“They’re good sorts,” he remarked. “Husband and wife?”
“Not yet,” said Alison, as if she knew. “They are going to be married; I think they fixed it, not long since, at Winnipeg Beach. The girl’s kind, and because she’s happy she wanted to sympathize.”
She turned her head and Kit saw a light. Perhaps the others thinking them man and wife was not remarkable, and he began to muse. Although the Winnipeg girls were attractive, none had a charm like Alison’s. Their walk and carriage indicated that they knew their power to attract, but Alison’s charm was unconscious. Kit liked her level glance, her touch of quiet humor and her independence. When she was gone he would be lonely. Since he was not a romantic sentimentalist, there was the puzzle.
Alison knew he was Evelyn’s lover, and although now he thought about it, she had some physical charm, her beauty did not move him. In fact, he was not attracted because she was a girl; sex had nothing to do with it. Perhaps her trusting him accounted for much. One liked to be trusted and one liked people one helped; but Kit doubted if it accounted for all. Anyhow, he did not want to let her go. Alison was quiet, and he lighted a cigarette from the Canadian’s package.
At length, a bell rang and a long train rolled into the station. Alison got up, as if she braced herself, and Kit seized her bag. He told her to hold his arm and they were carried to the door by a jostling crowd. On the platform the crowd stopped and surged tumultuously about. Tall iron rails enclosed the space and a group of muscular railroad men kept the gate. Kit supposed they wanted to examine the tickets, since another train started soon.
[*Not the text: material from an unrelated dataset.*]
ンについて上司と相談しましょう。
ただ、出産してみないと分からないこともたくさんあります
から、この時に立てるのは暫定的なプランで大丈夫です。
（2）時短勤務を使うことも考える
The emigrants, however, had waited long, and now they saw the train they meant to get on board. A number knew no English. On board ship and at the stations strangers drove them about and penned them up like cattle. It looked as if they had had enough and their dull resignation vanished. They growled sullenly, and Kit thought “growl” was the proper word, for the noise carried a hint of animal savageness. When the shipyard gates stopped a strikers’ march, Kit had heard the ominous note before.
“Give me your ticket,” he said to Alison. “I’ll see you on the cars.”
“But the railway people will turn you back.”
“I think not; if they try, they’re fools,” said Kit. “This crowd’s going through.”
For a few minutes the railroad men struggled to hold the jostling passengers, and then one shut the ponderous gate. The mob howled and rolled ahead, and the group was flung against the rails. A whistle pierced the turmoil; porters and train-hands ran to help, but the emigrants’ blood was fired and they raged behind the barrier. A few, perhaps, were fanatic anarchists; others had borne oppression and stern military rule. Now authority again blocked their road they meant to fight.